Accessing scheduled tasks in Spring

2019-03-25 02:51发布

问题:

I have a couple of tasks scheduled within Spring's task scheduler:

<task:scheduled-tasks>
    <task:scheduled ref="task1" method="run"
        cron="0 0 */0 * * *" />
    <task:scheduled ref="task2" method="run"
        cron="0 0 */30 * * *" />
</task:scheduled-tasks>

<task:scheduler id="scheduler" pool-size="10" />

How can I access a list of scheduled tasks and retrieve meta-information (e.g the next execution time) from within the application context?

ClassPathXmlApplicationContext context = new ClassPathXmlApplicationContext("context.xml");
ThreadPoolTaskScheduler scheduler = (ThreadPoolTaskScheduler)context.getBean("scheduler");
//... how to continue from here?

回答1:

There is no public API in Spring to do this.

Related:

  • How are Spring <task:scheduled> objects represented at runtime?


回答2:

I just figured this out

start with this to get whats scheduled.

    ThreadPoolTaskScheduler xScheduler = (ThreadPoolTaskScheduler)this.taskScheduler;

    ScheduledThreadPoolExecutor xService = (ScheduledThreadPoolExecutor)xScheduler.getScheduledExecutor();

    BlockingQueue<Runnable> queue = xService.getQueue();
    Object[] scheduledJobs = queue.toArray();

If this array look at instance in debugger to find what you need out.

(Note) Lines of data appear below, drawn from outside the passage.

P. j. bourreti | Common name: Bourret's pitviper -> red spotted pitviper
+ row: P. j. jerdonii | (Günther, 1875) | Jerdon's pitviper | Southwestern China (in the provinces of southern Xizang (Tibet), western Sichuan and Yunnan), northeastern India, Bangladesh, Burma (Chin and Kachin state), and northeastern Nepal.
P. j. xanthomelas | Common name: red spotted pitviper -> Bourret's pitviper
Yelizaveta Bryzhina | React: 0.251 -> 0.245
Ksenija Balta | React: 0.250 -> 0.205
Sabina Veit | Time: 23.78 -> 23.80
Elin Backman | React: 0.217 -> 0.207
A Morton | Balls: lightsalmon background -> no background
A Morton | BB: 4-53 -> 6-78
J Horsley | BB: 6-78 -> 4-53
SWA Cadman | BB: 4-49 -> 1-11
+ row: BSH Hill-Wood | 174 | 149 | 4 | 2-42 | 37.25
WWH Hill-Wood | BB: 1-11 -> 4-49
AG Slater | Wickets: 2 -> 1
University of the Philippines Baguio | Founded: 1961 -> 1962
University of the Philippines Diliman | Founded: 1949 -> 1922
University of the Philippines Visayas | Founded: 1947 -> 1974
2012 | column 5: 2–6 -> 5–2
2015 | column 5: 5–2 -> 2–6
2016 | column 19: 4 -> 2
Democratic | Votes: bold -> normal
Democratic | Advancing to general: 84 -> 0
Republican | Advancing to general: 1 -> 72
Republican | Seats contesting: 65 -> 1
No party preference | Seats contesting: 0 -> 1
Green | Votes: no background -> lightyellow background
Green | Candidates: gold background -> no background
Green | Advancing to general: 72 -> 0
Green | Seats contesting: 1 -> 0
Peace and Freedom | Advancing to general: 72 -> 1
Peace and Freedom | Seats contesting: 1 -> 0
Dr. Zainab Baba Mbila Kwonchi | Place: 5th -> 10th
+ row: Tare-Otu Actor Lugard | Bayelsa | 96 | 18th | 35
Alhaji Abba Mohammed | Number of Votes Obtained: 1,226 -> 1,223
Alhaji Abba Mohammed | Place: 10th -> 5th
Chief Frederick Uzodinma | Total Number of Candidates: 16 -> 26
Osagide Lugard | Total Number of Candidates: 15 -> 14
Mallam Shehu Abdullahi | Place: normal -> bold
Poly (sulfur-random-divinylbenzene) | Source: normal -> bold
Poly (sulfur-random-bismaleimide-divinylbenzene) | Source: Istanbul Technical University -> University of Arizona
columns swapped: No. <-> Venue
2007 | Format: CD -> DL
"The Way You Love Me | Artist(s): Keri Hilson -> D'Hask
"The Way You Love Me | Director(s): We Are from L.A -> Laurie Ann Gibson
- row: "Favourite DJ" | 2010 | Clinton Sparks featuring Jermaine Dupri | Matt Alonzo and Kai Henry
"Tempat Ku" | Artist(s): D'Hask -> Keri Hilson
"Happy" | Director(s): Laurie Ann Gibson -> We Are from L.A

Then write reflection code like this to get at the hidden API's in Spring and Java. See the set Accessible this is only way to get at these private items. You might need to use different public classes to get at certain private fields, look at api docs and view source on these classes in eclipse.

            Method delayM = obj.getClass().getDeclaredMethod("getDelay", TimeUnit.class);
            delayM.setAccessible(true);
            // delayM = obj.getClass().getDeclaredMethod("getDelay", TimeUnit.class);
            Long delay = (Long)delayM.invoke(obj, new Object[] { tu } );

The trigger and root runnable is in the callable field of this object , instance of ReschedulingRunnable which is not a public class, ask Spring why they did this. You can get the delegate out of DelegatingErrorHandlingRunnable with reflection.